Up 柴狩り 作成: 2024-02-11
更新: 2024-02-16


    「おじいさんは山へ柴かりに」の「柴かり」は,「柴狩り」と書く。
    「柴刈り」は間違い。
    「柴狩り」の「狩り」は,「紅葉狩り」「鹿狩り」の「狩り」である。
    意味は,「それを求めて山中をうろつく」。

    「柴」は,落枝(らくし)
    「柴狩り」は,「薪になる落枝を求めて山中をうろつく」。


    落枝には,強風や動物の外力によって折れて落ちたものと,木が「これは要らない」として落としたものがある。
    前者は生木だが,後者は枯木でそのまま薪になる。

    「これは要らない」として木が落とす枝は,他の枝葉の陰になって葉に日が当たらない枝である。
    森の高木は幹が長い形になるが,それは下の枝をどんどん落としていくため。
    木の成長とともに落枝は年間けっこうな量になっていくので,1ha 程度の山林でも柴狩りが成立し得る。
    また, 「間伐」として灌木を伐ることも,薪の収穫になる。


    ただしこれは,広葉樹林の場合。
    人工林の針葉樹林は,ダメ。

    針葉樹は陰樹であって,日があまり当たらない枝も,木は大事にとっておく。
    そして針葉樹林は,他の植物が入って来れない「サバク」。
    これは,針葉樹の落葉が土壌を酸性にするとともに,葉自体に他の植物の生育を阻害する成分が含まれているためである。

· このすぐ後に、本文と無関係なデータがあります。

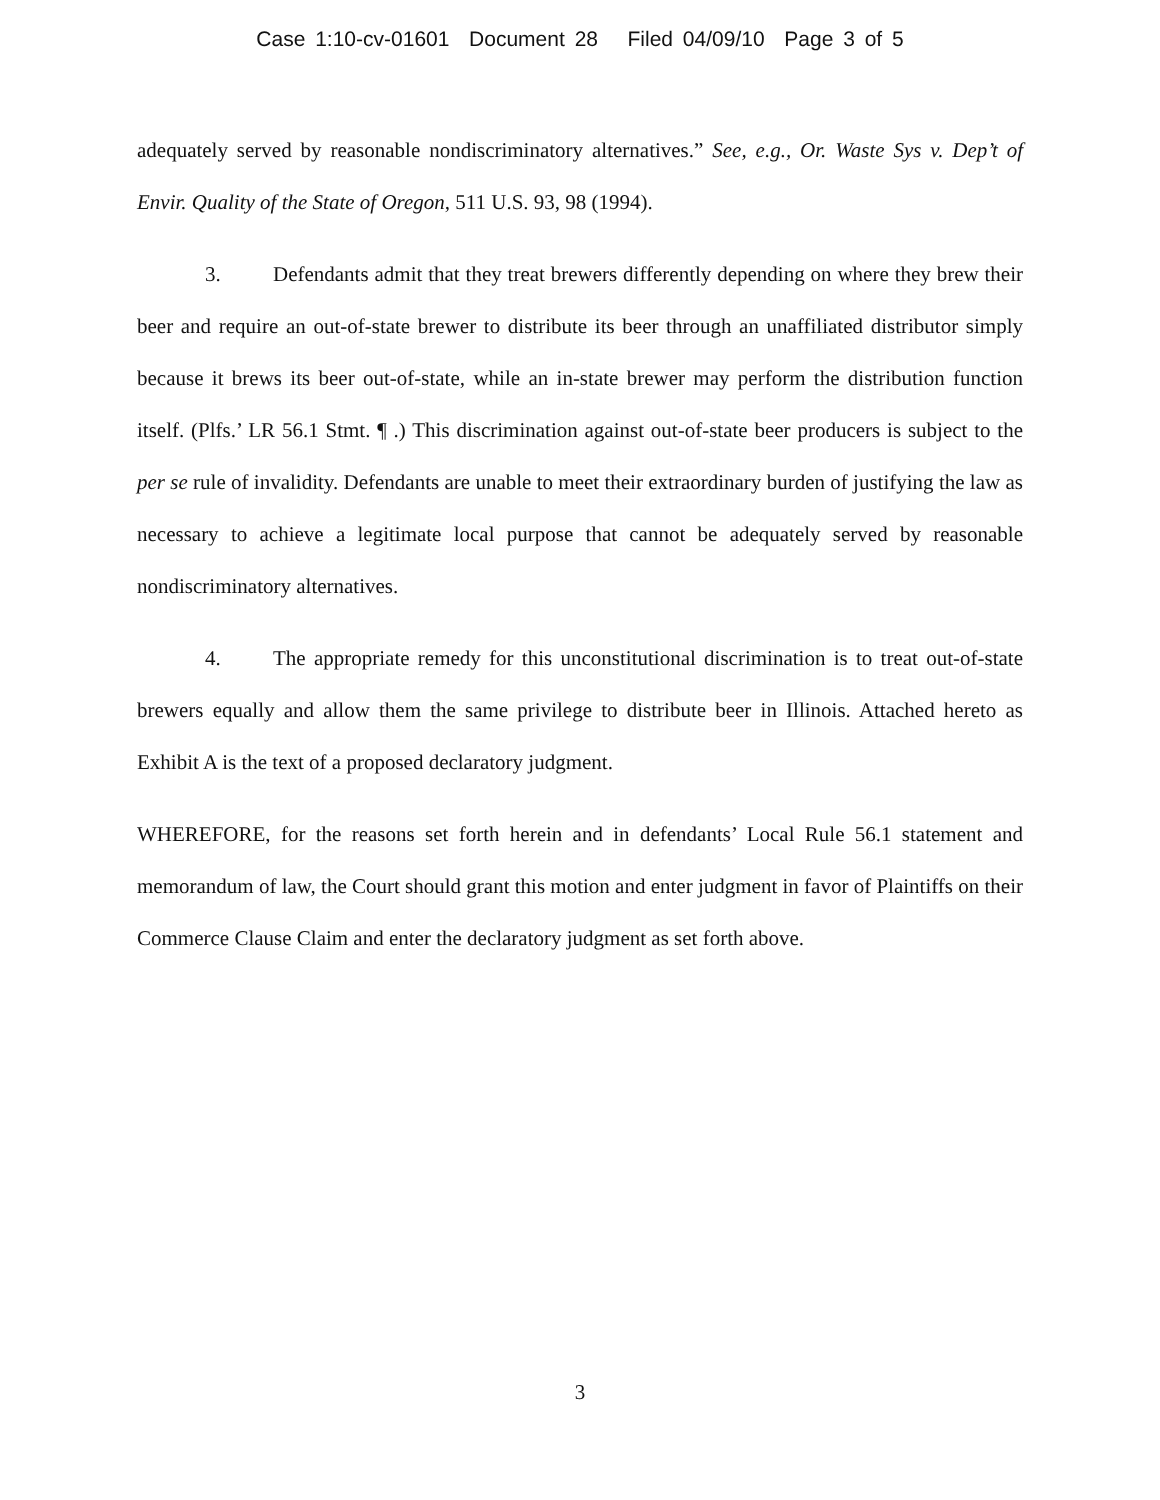Case 1:10-cv-01601 Document 28 Filed 04/09/10 Page 3 of 5
adequately served by reasonable nondiscriminatory alternatives.” See, e.g., Or. Waste Sys v. Dep’t of Envir. Quality of the State of Oregon, 511 U.S. 93, 98 (1994).
3. Defendants admit that they treat brewers differently depending on where they brew their beer and require an out-of-state brewer to distribute its beer through an unaffiliated distributor simply because it brews its beer out-of-state, while an in-state brewer may perform the distribution function itself. (Plfs.’ LR 56.1 Stmt. ¶ .) This discrimination against out-of-state beer producers is subject to the per se rule of invalidity. Defendants are unable to meet their extraordinary burden of justifying the law as necessary to achieve a legitimate local purpose that cannot be adequately served by reasonable nondiscriminatory alternatives.
4. The appropriate remedy for this unconstitutional discrimination is to treat out-of-state brewers equally and allow them the same privilege to distribute beer in Illinois. Attached hereto as Exhibit A is the text of a proposed declaratory judgment.
WHEREFORE, for the reasons set forth herein and in defendants’ Local Rule 56.1 statement and memorandum of law, the Court should grant this motion and enter judgment in favor of Plaintiffs on their Commerce Clause Claim and enter the declaratory judgment as set forth above.
3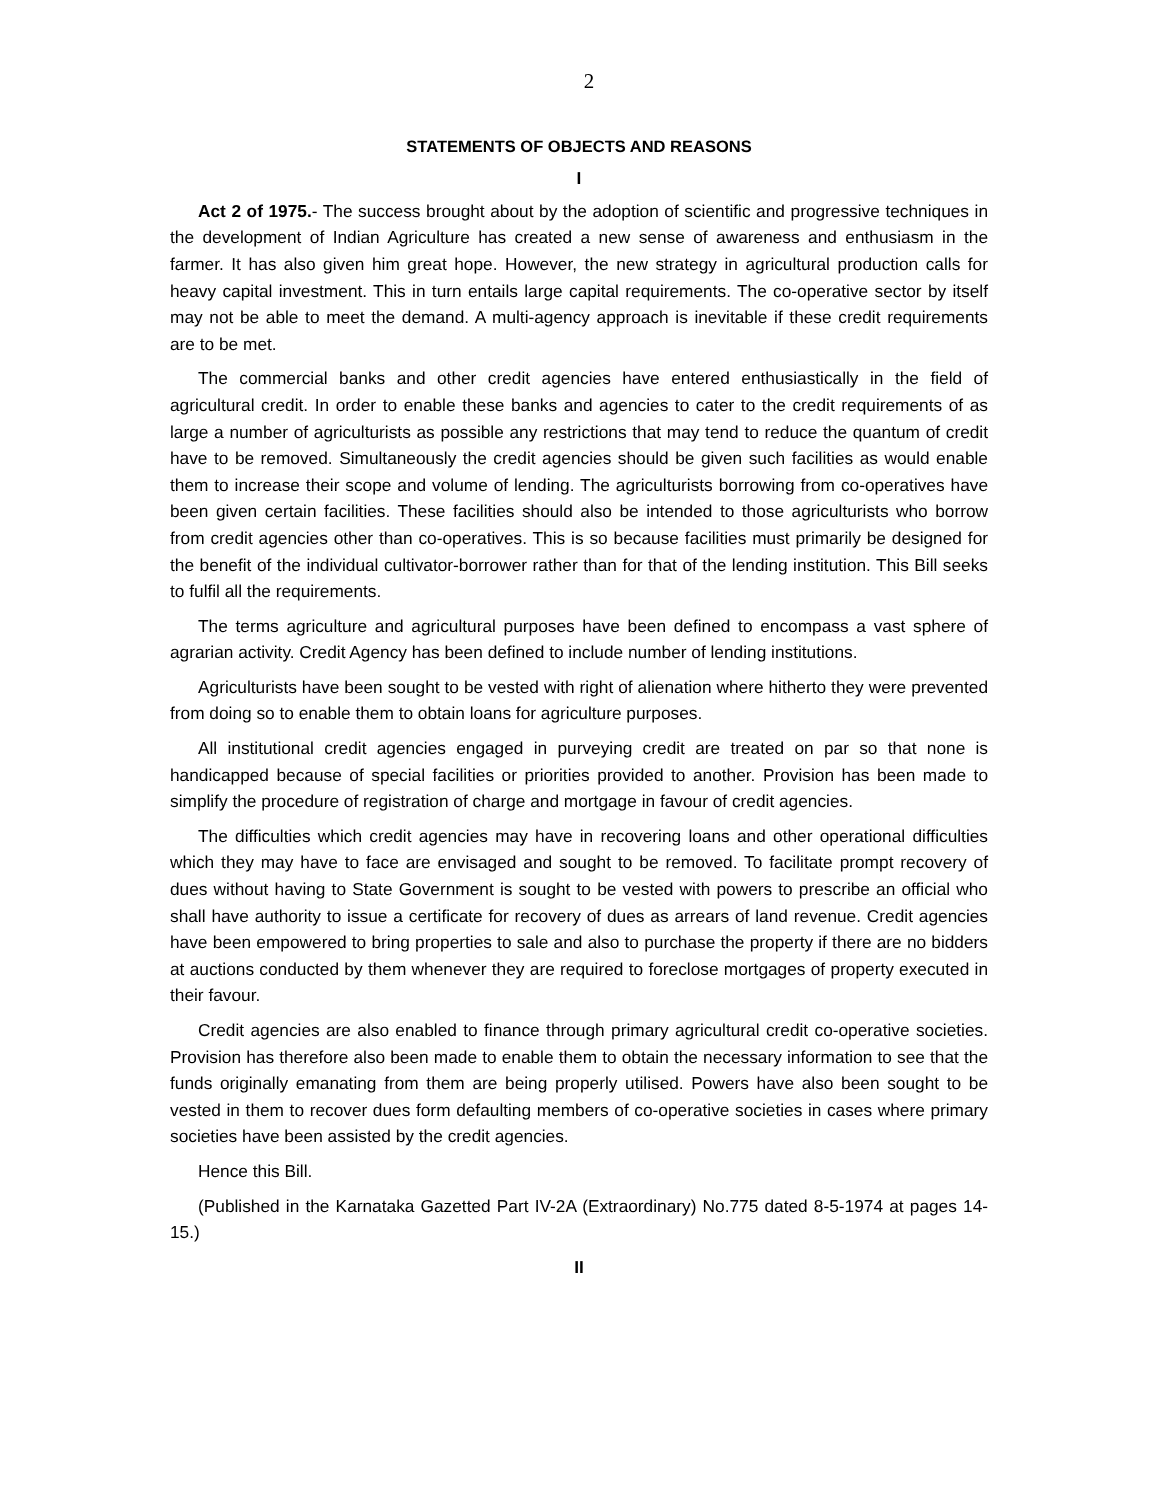2
STATEMENTS OF OBJECTS AND REASONS
I
Act 2 of 1975.- The success brought about by the adoption of scientific and progressive techniques in the development of Indian Agriculture has created a new sense of awareness and enthusiasm in the farmer. It has also given him great hope. However, the new strategy in agricultural production calls for heavy capital investment. This in turn entails large capital requirements. The co-operative sector by itself may not be able to meet the demand. A multi-agency approach is inevitable if these credit requirements are to be met.
The commercial banks and other credit agencies have entered enthusiastically in the field of agricultural credit. In order to enable these banks and agencies to cater to the credit requirements of as large a number of agriculturists as possible any restrictions that may tend to reduce the quantum of credit have to be removed. Simultaneously the credit agencies should be given such facilities as would enable them to increase their scope and volume of lending. The agriculturists borrowing from co-operatives have been given certain facilities. These facilities should also be intended to those agriculturists who borrow from credit agencies other than co-operatives. This is so because facilities must primarily be designed for the benefit of the individual cultivator-borrower rather than for that of the lending institution. This Bill seeks to fulfil all the requirements.
The terms agriculture and agricultural purposes have been defined to encompass a vast sphere of agrarian activity. Credit Agency has been defined to include number of lending institutions.
Agriculturists have been sought to be vested with right of alienation where hitherto they were prevented from doing so to enable them to obtain loans for agriculture purposes.
All institutional credit agencies engaged in purveying credit are treated on par so that none is handicapped because of special facilities or priorities provided to another. Provision has been made to simplify the procedure of registration of charge and mortgage in favour of credit agencies.
The difficulties which credit agencies may have in recovering loans and other operational difficulties which they may have to face are envisaged and sought to be removed. To facilitate prompt recovery of dues without having to State Government is sought to be vested with powers to prescribe an official who shall have authority to issue a certificate for recovery of dues as arrears of land revenue. Credit agencies have been empowered to bring properties to sale and also to purchase the property if there are no bidders at auctions conducted by them whenever they are required to foreclose mortgages of property executed in their favour.
Credit agencies are also enabled to finance through primary agricultural credit co-operative societies. Provision has therefore also been made to enable them to obtain the necessary information to see that the funds originally emanating from them are being properly utilised. Powers have also been sought to be vested in them to recover dues form defaulting members of co-operative societies in cases where primary societies have been assisted by the credit agencies.
Hence this Bill.
(Published in the Karnataka Gazetted Part IV-2A (Extraordinary) No.775 dated 8-5-1974 at pages 14-15.)
II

    ちなみに土砂崩れする山は決まって人工林の山だが,針葉樹林のサバクであることがその理由である。
    下生えが無くそして針葉樹の根は浅いから,地表が簡単に流れてしまうのである。


    柴狩りを目的に所有しようとする山林は,広葉樹の山林である。
    針葉樹の山林 (人工林) はダメ。
    くれぐれも間違わぬよう。